Saturday, November 4, 2017

No. 1 With A Bullet #1 Review


Bullet the Blue Sky

Written by: Jacob Semahn
Art by: Jorge Corona
Colors: Jen Hickman
Publisher: Image Comics
Reviewed by: Andrew McAvoy 


Sometimes comic books just capture the zeitgeist. Everything about No.1 With a Bullet appears on the crest of a cultural wave. Jorge Corona's modern style, Jen Hickman's colorful palette and Steve Wand's design layout, just grab you by the lapels and drag you into this contemporary book, while Semahn's story challenges readers, as well as the technological environment we inhabit. With a cover page and title that just beg you to read, lets see what makes this so special.





I must confess to being fascinated by the ideas in this book. The premise centres around Nash Huang a social media junkie who has obtained low level celeb status as assistant to Jad Davies. They work on spearheading the iRis Shutter contact lens as it hits the market. The latest leap forward in “technological progress,” these contacts are the must have technological accessory to get your hands on.


The book tackles the technological and moral questions of our time, using the concept of celebrity to show how a blend of social media access and interaction, and use of augmented reality can be used to profile, manipulate, and ultimately expose us. As one of the text boxes in the early pages tells us, these days, "privacy means fuck all when there's something juicy in the end".
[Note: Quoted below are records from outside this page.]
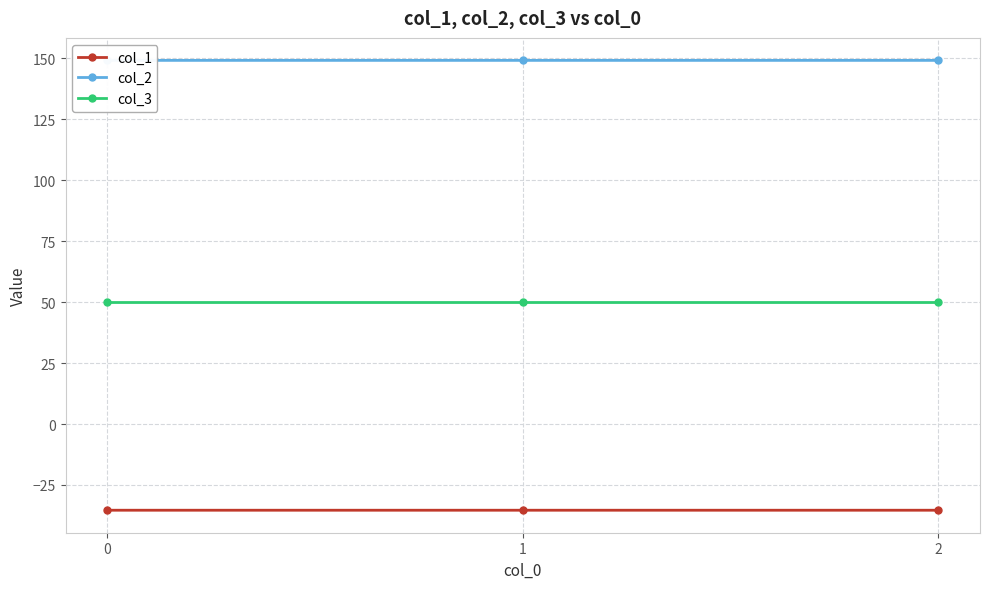

Rank the series at 0 from lowest to highest value.

col_1, col_3, col_2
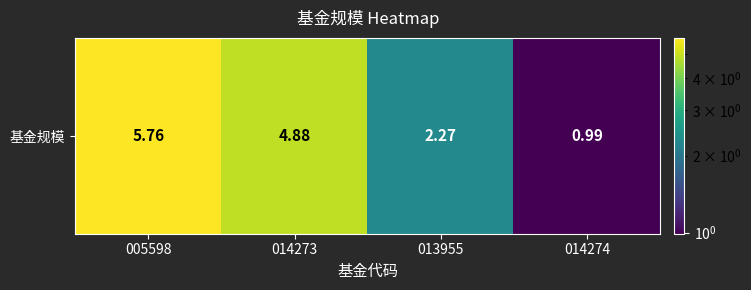

What is the approximate value at 005598?

5.8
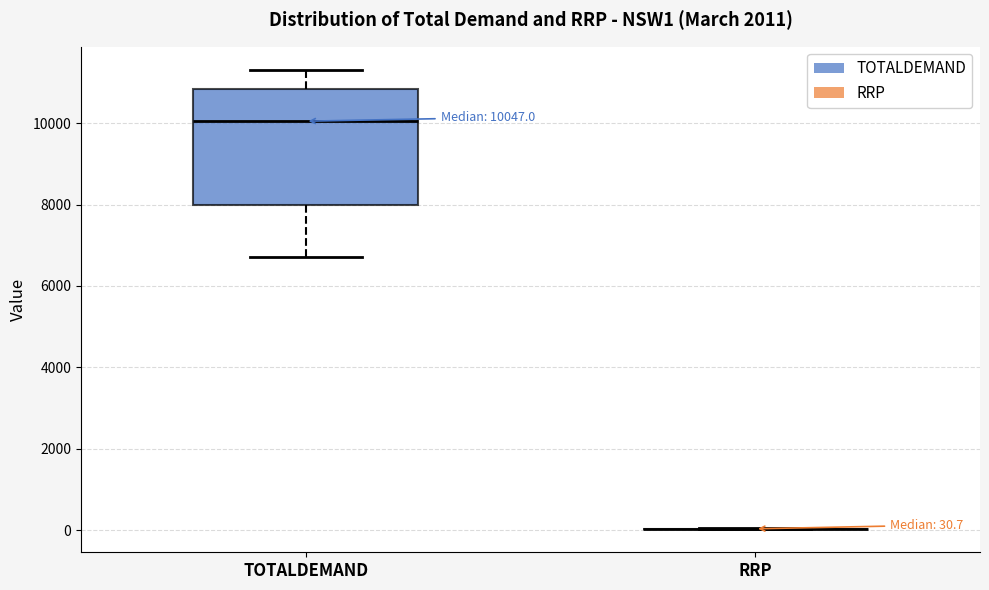

Which box is the tallest, from its lower edge to its upper edge?

TOTALDEMAND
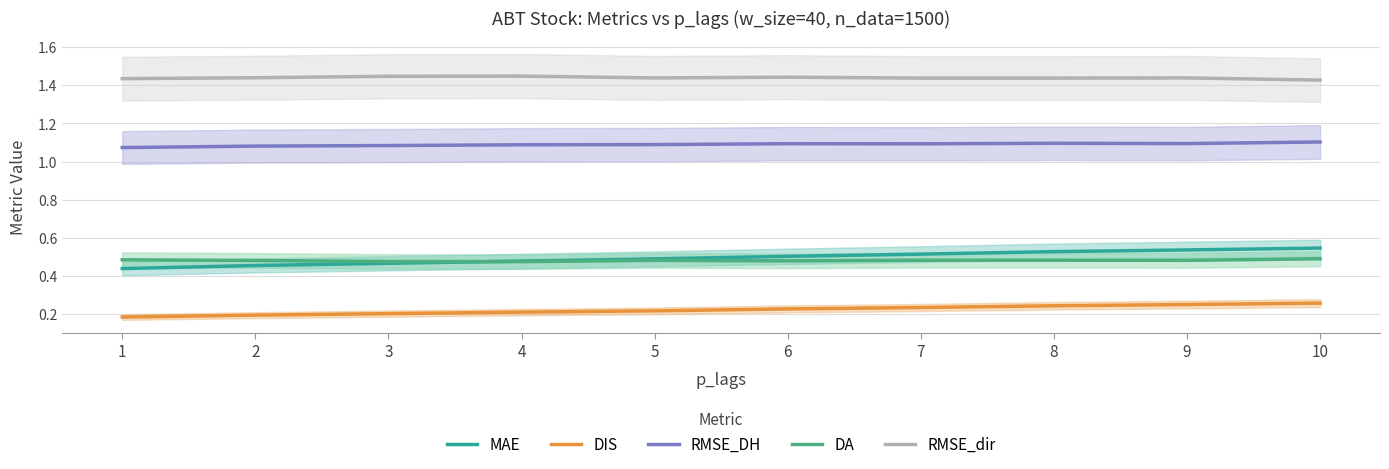

Reading left to right, list all the values displayed in this chart.

MAE: 0.4	0.5	0.5	0.5	0.5	0.5	0.5	0.5	0.5	0.5
DIS: 0.2	0.2	0.2	0.2	0.2	0.2	0.2	0.2	0.3	0.3
RMSE_DH: 1.1	1.1	1.1	1.1	1.1	1.1	1.1	1.1	1.1	1.1
DA: 0.5	0.5	0.5	0.5	0.5	0.5	0.5	0.5	0.5	0.5
RMSE_dir: 1.4	1.4	1.4	1.4	1.4	1.4	1.4	1.4	1.4	1.4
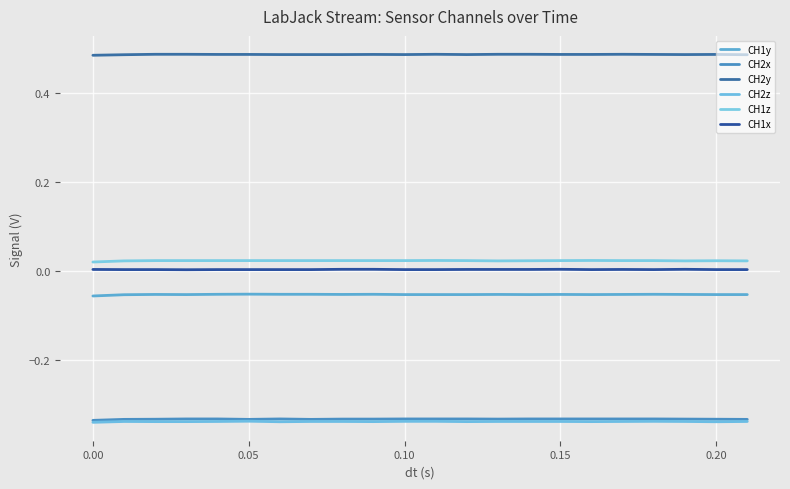

What is the highest value of the CH2x series?

-0.3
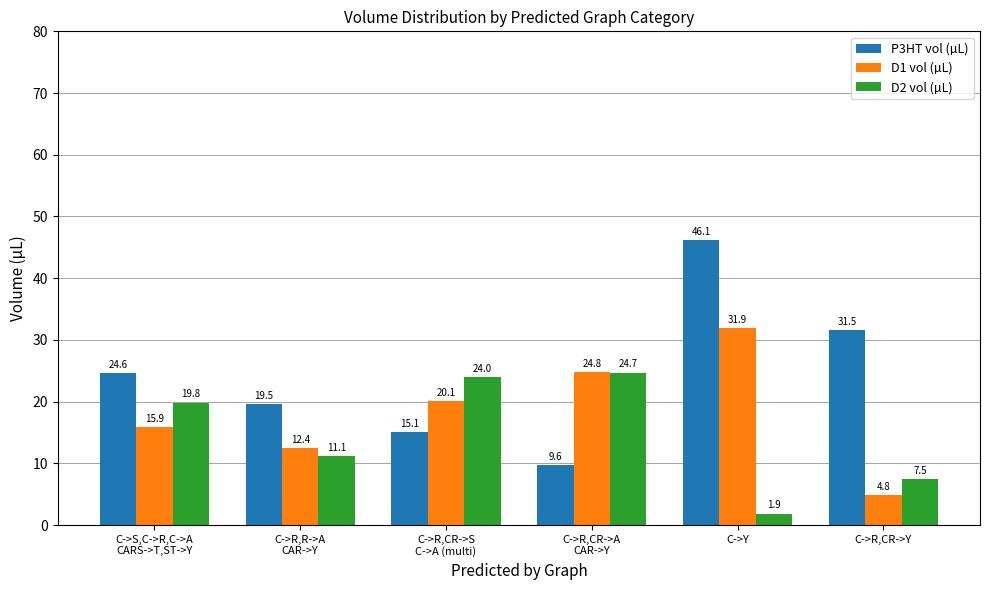

What is the difference between the second highest and minimum values in the D2 vol (µL) series?

22.1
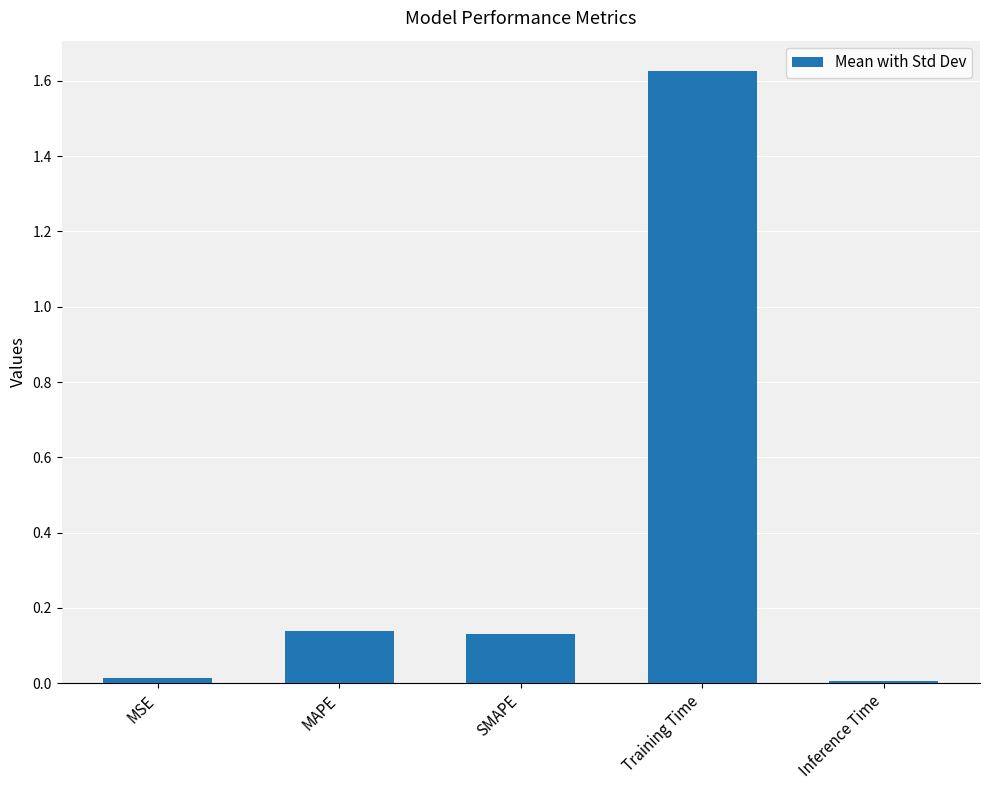

Is it true that the value at MSE is 0.0?

True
The twist with this book is that the iRis contact lenses allow the user to, in the words of Jad Davies, not only "record, replay, and relieve...but now recreate reality". And there's the rub; the mixture of recording and recreating form the basis of this first issue, and leave us thinking about debates around the recent i-cloud hacking, as well as touching on some of the issues (considered in another great contemporary comic Infinite Loop: Nothing but the Truth) around the increasing competition between the virtual world and the real world (and who could blame people for wanting to escape the real world). Add in the iRis contact lenses ability to record what you see, and you have the perfect blend for a study of the perils of technology and the challenges it poses.

Bits and Pieces:

The cliffhanger of this issue handles some big themes around the increasingly dominant role in technology and blends them together with a witty plot and characters, some very stylish artwork, and a beautiful layout. You can keep your virtual reality contact lenses; I'm happy to escape to my comic books when they are this good.